IEEE Trans Cybern. 2020 Jan;50(1):74-86. doi: 10.1109/TCYB.2018.2864107. Epub 2018 Aug 23.
Multitask feature selection (MTFS) methods have become more important for many real world applications, especially in a high-dimensional setting. The most widely used assumption is that all tasks share the same features, and the l regularization method is usually applied. However, this assumption may not hold when the correlations among tasks are not obvious. Learning with unrelated tasks together may result in negative transfer and degrade the performance. In this paper, we present a flexible MTFS by graph-clustered feature sharing approach. To avoid the above limitation, we adopt a graph to represent the relevance among tasks instead of adopting a hard task set partition. Furthermore, we propose a graph-guided regularization approach such that the sparsity of the solution can be achieved on both the task level and the feature level, and a variant of the smooth proximal gradient method is developed to solve the corresponding optimization problem. An evaluation of the proposed method on multitask regression and multitask binary classification problem has been performed. Extensive experiments on synthetic datasets and real-world datasets demonstrate the effectiveness of the proposed approach to capture task structure.
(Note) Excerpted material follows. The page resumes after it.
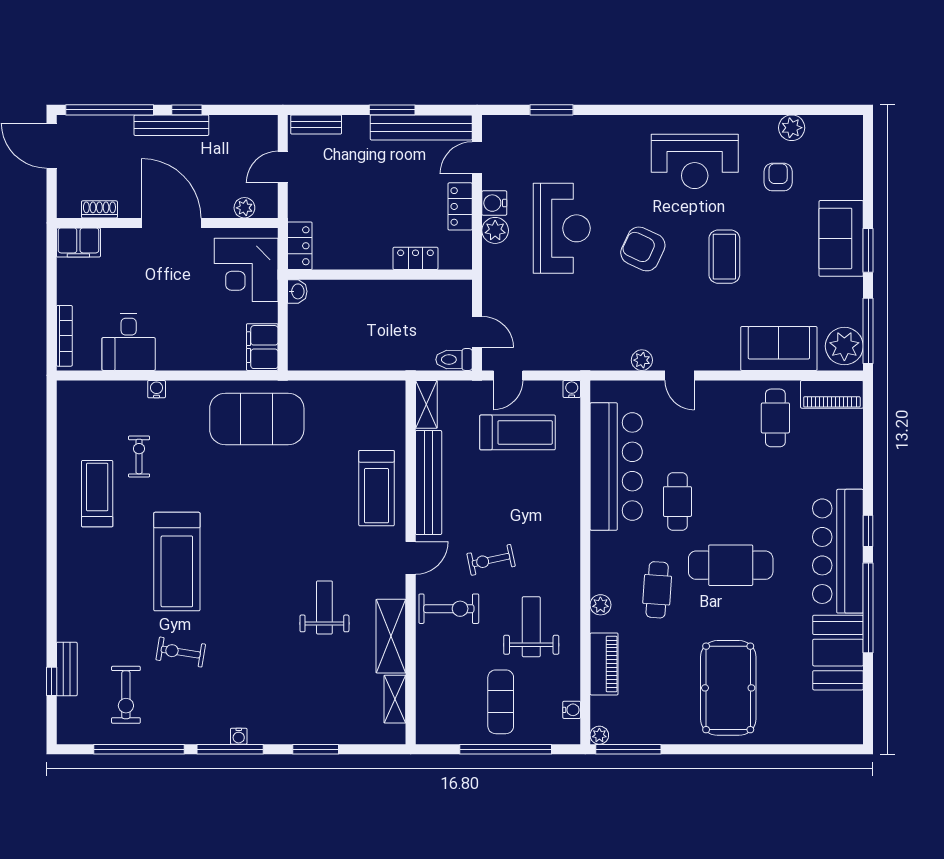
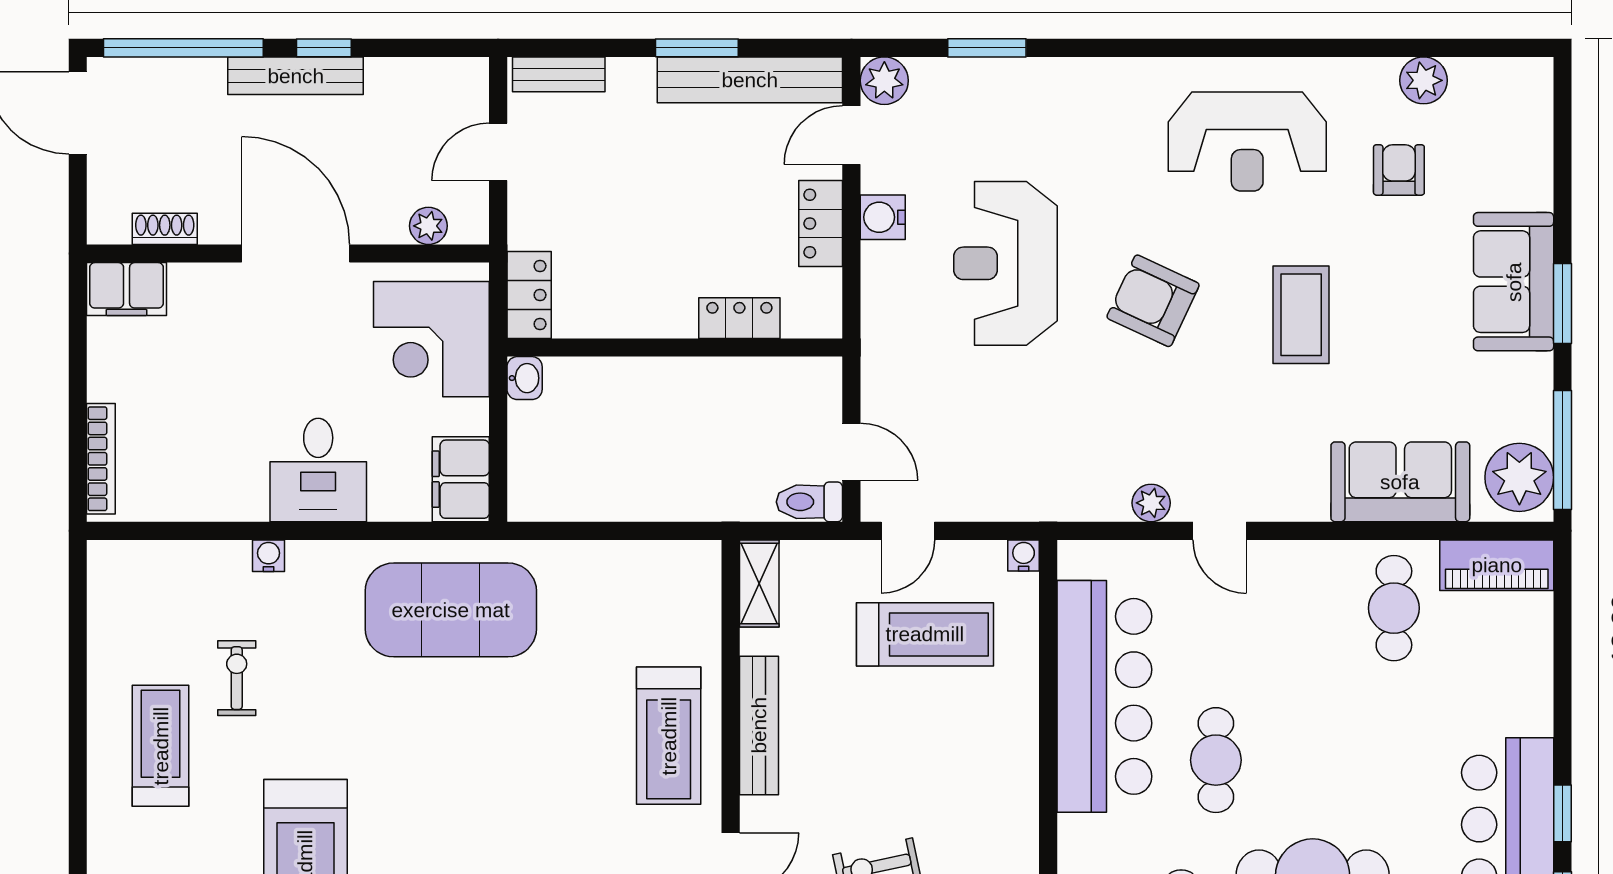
reception desk: (562, 228) -> (1005, 263), turned 180
plant: (495, 230) -> (884, 81), moved
desk: (129, 342) -> (318, 470), moved
bench: (429, 482) -> (759, 725), width x0.73, depth x0.82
多任务特征选择(MTFS)方法在许多现实应用中变得越来越重要,尤其是在高维环境中。最广泛使用的假设是所有任务共享相同的特征,并且通常应用 l 正则化方法。然而,当任务之间的相关性不明显时,这种假设可能不成立。一起学习不相关的任务可能会导致负迁移并降低性能。在本文中,我们提出了一种灵活的 MTFS 方法,通过图聚类特征共享方法。为了避免上述限制,我们采用图来表示任务之间的相关性,而不是采用硬任务集分区。此外,我们提出了一种图引导正则化方法,使得解在任务级别和特征级别上都可以实现稀疏性,并开发了一种平滑近端梯度方法的变体来解决相应的优化问题。在多任务回归和多任务二分类问题上对所提出的方法进行了评估。在合成数据集和真实数据集上的广泛实验表明,所提出的方法能够有效地捕捉任务结构。